Unable to help himself, he reached out and took Robin by the upper arms and pulled her in. She didn't resist. She even leaned into the kiss he placed on her forehead.

With his nose buried happily in her bangs, he mumbled just a tiny bit louder than the engine noise, “Just because it's a Tea Cup doesn't mean it isn't also an MFDD.”

Then he headed for his seat by Vern before he could do something neither of them was ready for. How was it possible to want a woman so badly?

* * *

When is a Tea Cup also a Mighty Furrow of Death and Destruction?
Robin wobbled a little bit before turning back for her seat.

Jeannie had saved a place beside her and Robin slid in.

“That looked like progress.” Jeannie kept her voice soft.

“Huh? Oh, Mickey.” She'd almost forgotten that tentative bridge reborn between them, her mind now filled by the back blast of what he'd just said. There was some secret that Mark was holding on to that Mickey was in on, and he'd just done his best to warn her about it. Or at least he thought he had, but she wasn't getting it.

Then she tuned back to what was behind Jeannie's well-meant question. Being held by him for a moment and that kiss upon her forehead. She wanted to curl up against him and just hide there to wash away all the pain this day had brought—actually yesterday because dawn was breaking outside the windows and she'd barely slept on the flight. Pain that they had caused each other, so how was it possible that her chosen sanctuary would be curling up against him of all people?

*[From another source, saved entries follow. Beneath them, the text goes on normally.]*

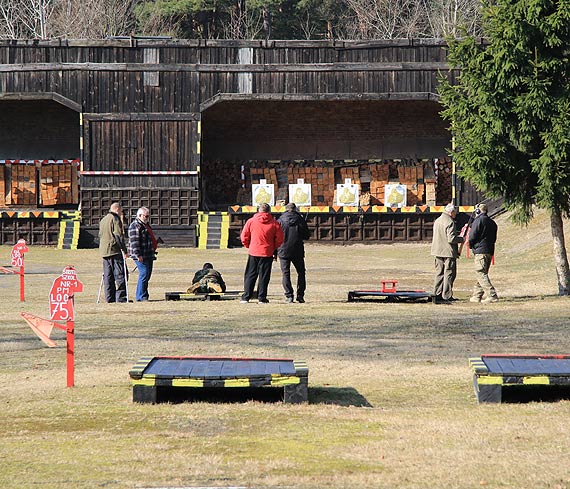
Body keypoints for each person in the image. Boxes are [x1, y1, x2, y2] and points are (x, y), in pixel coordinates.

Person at [240, 203, 284, 304]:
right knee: (264, 276)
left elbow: (244, 236)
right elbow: (280, 238)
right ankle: (261, 297)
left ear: (258, 210)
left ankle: (246, 297)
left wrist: (248, 245)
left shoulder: (251, 221)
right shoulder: (274, 223)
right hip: (267, 252)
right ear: (269, 211)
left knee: (250, 275)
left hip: (254, 251)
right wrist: (274, 248)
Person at [430, 203, 464, 304]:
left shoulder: (438, 220)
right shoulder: (450, 222)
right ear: (451, 212)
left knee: (439, 273)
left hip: (437, 250)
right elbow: (451, 239)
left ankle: (436, 293)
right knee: (449, 273)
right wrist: (462, 239)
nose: (455, 214)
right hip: (448, 252)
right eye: (455, 213)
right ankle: (447, 295)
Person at [277, 202, 310, 303]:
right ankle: (300, 295)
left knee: (285, 273)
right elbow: (306, 236)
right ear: (295, 209)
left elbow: (276, 236)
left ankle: (289, 295)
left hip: (283, 250)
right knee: (301, 273)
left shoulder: (280, 220)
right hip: (297, 250)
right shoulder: (300, 220)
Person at [468, 203, 499, 303]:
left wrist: (471, 245)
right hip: (489, 250)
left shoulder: (478, 220)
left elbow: (472, 236)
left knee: (480, 273)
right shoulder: (492, 222)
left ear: (478, 211)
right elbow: (494, 238)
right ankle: (477, 296)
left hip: (480, 251)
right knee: (482, 273)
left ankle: (492, 295)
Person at [98, 202, 128, 303]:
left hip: (104, 252)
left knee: (108, 276)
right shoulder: (115, 219)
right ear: (117, 210)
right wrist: (124, 250)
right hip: (114, 250)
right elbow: (118, 235)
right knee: (120, 274)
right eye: (121, 211)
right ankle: (121, 298)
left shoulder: (103, 220)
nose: (121, 213)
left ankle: (109, 298)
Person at [128, 206, 158, 302]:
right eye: (146, 216)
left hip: (148, 254)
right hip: (140, 255)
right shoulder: (135, 226)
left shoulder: (145, 225)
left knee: (147, 275)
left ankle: (144, 294)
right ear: (140, 215)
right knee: (144, 274)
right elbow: (134, 241)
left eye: (148, 216)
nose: (147, 218)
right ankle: (141, 296)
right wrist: (138, 255)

“Yes,” she answered Jeannie. “Yes, I think it was progress. I still don't know what to do about it or what I want to happen, but at least we spoke to each other.”

Jeannie rubbed her upper arm as it if was paining her. “Just wait until he saves your life. It puts a whole different spin on things.”

Robin looked at her, but Jeannie was off in memory somewhere.

Cal had saved Jeannie's life; that was something Robin hadn't known.

Mickey had just warned her that sometimes something that looked as smooth as a Class III Tea Cup could actually
be
a Mighty Furrow of Death and Destruction.

“Shit!”

“What?” Jeannie turned to her.

“I just figured out that we're not going to Korea just to fight a wildfire.”

Jeannie smiled and patted her arm. “Welcome aboard, Robin. I'm glad you're with us.”

“Right. But by the end of this, will
I
be glad?”

“By the end, sure.” Jeannie spoke with the supreme confidence of a survivor as the captain announced they were beginning their descent.

Jeannie dropped her hands back into her lap to check her seat belt and Robin managed a good look at the spot Jeannie had just been rubbing on her upper arm.

“Great.” Robin offered all the sarcasm she could muster.

“During,” Jeannie continued as she settled back in her chair and folded her hands tightly in her lap, “maybe not so much.”

Maybe not so much
, Robin reiterated to herself but found little comfort as she looked away from the distinctive scar on Jeannie's arm.

Robin knew what a bullet wound looked like.